Ces pratiques illicites mais largement répandues sont également
l'une des causes du niveau médiocre de la médecine en Arménie.
Et même si le pays dénombre quelques surdoués qui n'ont
pas à rougir de la comparaison avec leurs homologues occidentaux, il
faut bien l'admettre que le niveau tant des médecins que de la médecine
reste médiocre en Arménie.
"Néanmoins le métier de médecin n'attire plus la nouvelle
génération, plus prompte à exercer le business ou les professions
commerciales. Tandis que les quelques futurs chercheurs ou spécialistes
préfèrent finir leurs études à l'étranger
et s'y établir" regrette Souren pour qui seule la revalorisation
du métier de médecin pourra inverser cette tendance. "Aujourd'hui
en Arménie, nous avons des jeunes diplômés de la médecine
qui préfèrent changer de métier et devenir de simples commerçants.
D'autres sont au chômage. Car les meilleurs places, ils doivent les négocier
à plusieurs dizaines de milliers de dollars. Et sans argent, ils ne peuvent
donc pas s'installer. Pire encore, certains ont recours au crédit pour
payer la somme exigée pour le poste. Il leur faudra ensuite plusieurs
années pour rembourser le crédit. Si bien que c'est un métier
à risque que nombre de jeunes médecins refusent...." reprend
Souren qui cite le cas de plusieurs médecins surendettés.

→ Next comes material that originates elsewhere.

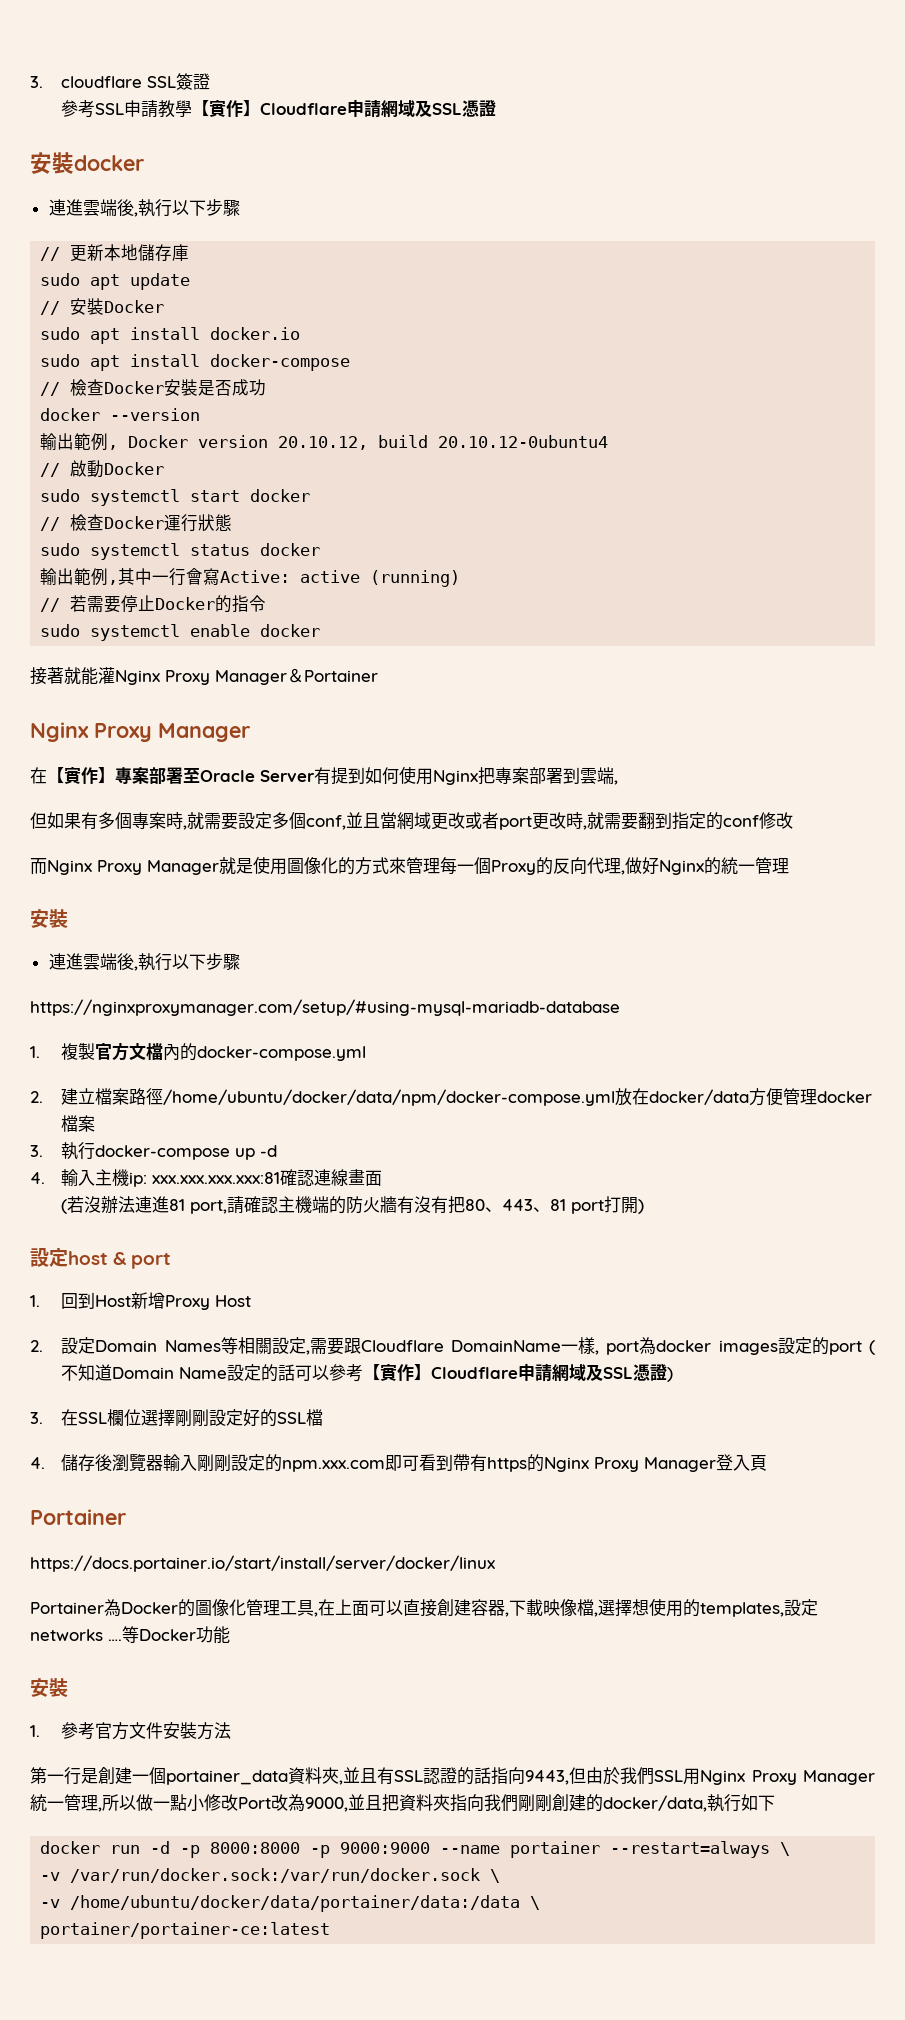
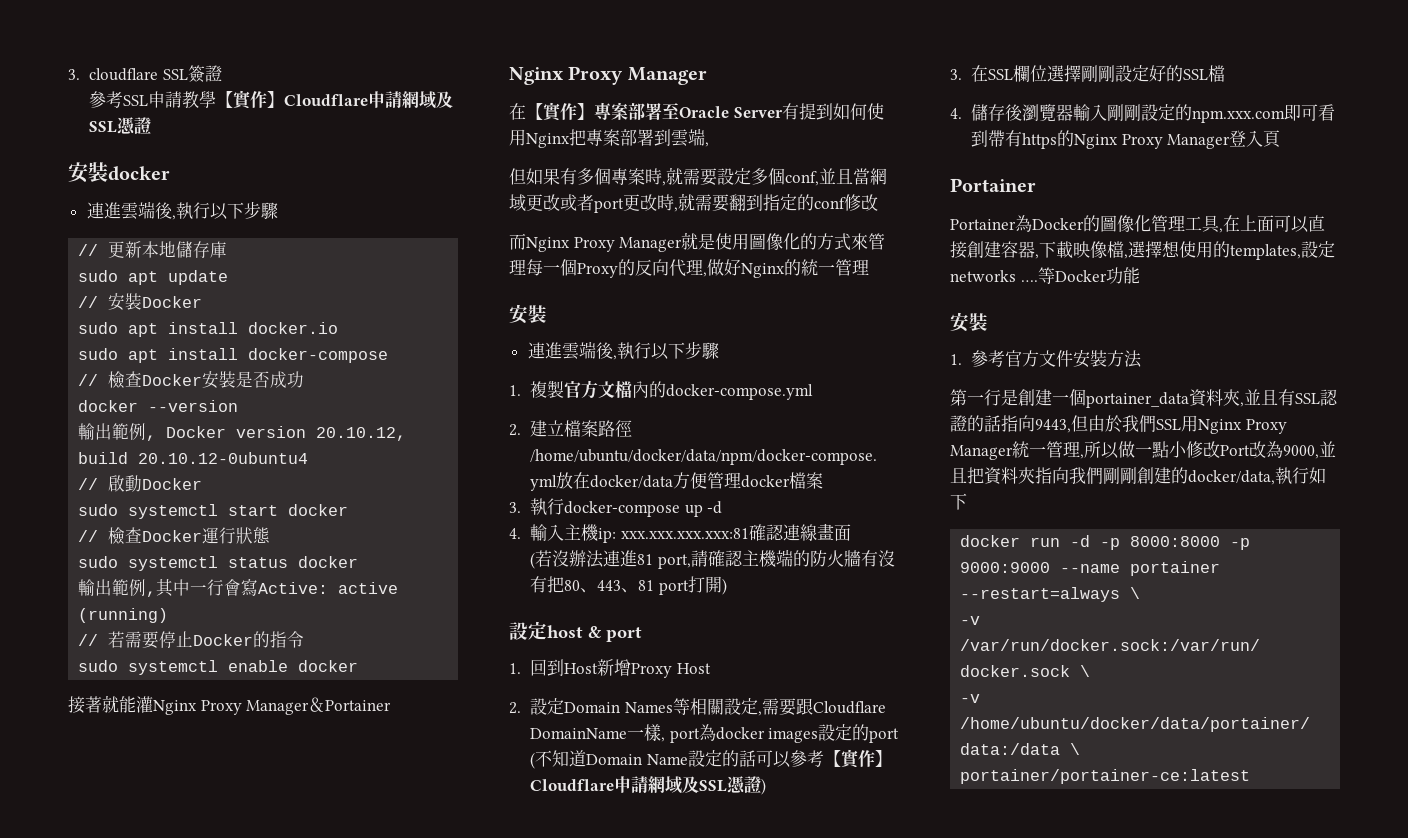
[30,999,620,1016] // https://nginxproxymanager.com/setup/#using-mysql-mariadb-database -> (719, 350) none
[30,1555,495,1572] // https://docs.portainer.io/start/install/server/docker/linux -> (1036, 185) none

"En Arménie, le malade qui ne paye pas au noir la somme exigée
par le médecin prend un risque immense d'être mal soigné.
Mais la pratique du bakchich étant entrée dans les moeurses, très
peu de gens dérogent à cette pratique..." dit Souren qui
regrette néanmoins que l'Etat arménien n'intègre pas cet
usage par une revalorisation salariale de la profession. "Et tant qu'il
y aura un décalage avec les prix pratiqués par les médecins
d'Europe occidentale, les médecins Arméniens accepteront les bakchichs
qui sont en fait un complément de salaire comblant les écarts"
conclut Souren qui reconnaît les progrès enregistrés dans
les salaires des médecins lors de la dernière décennie.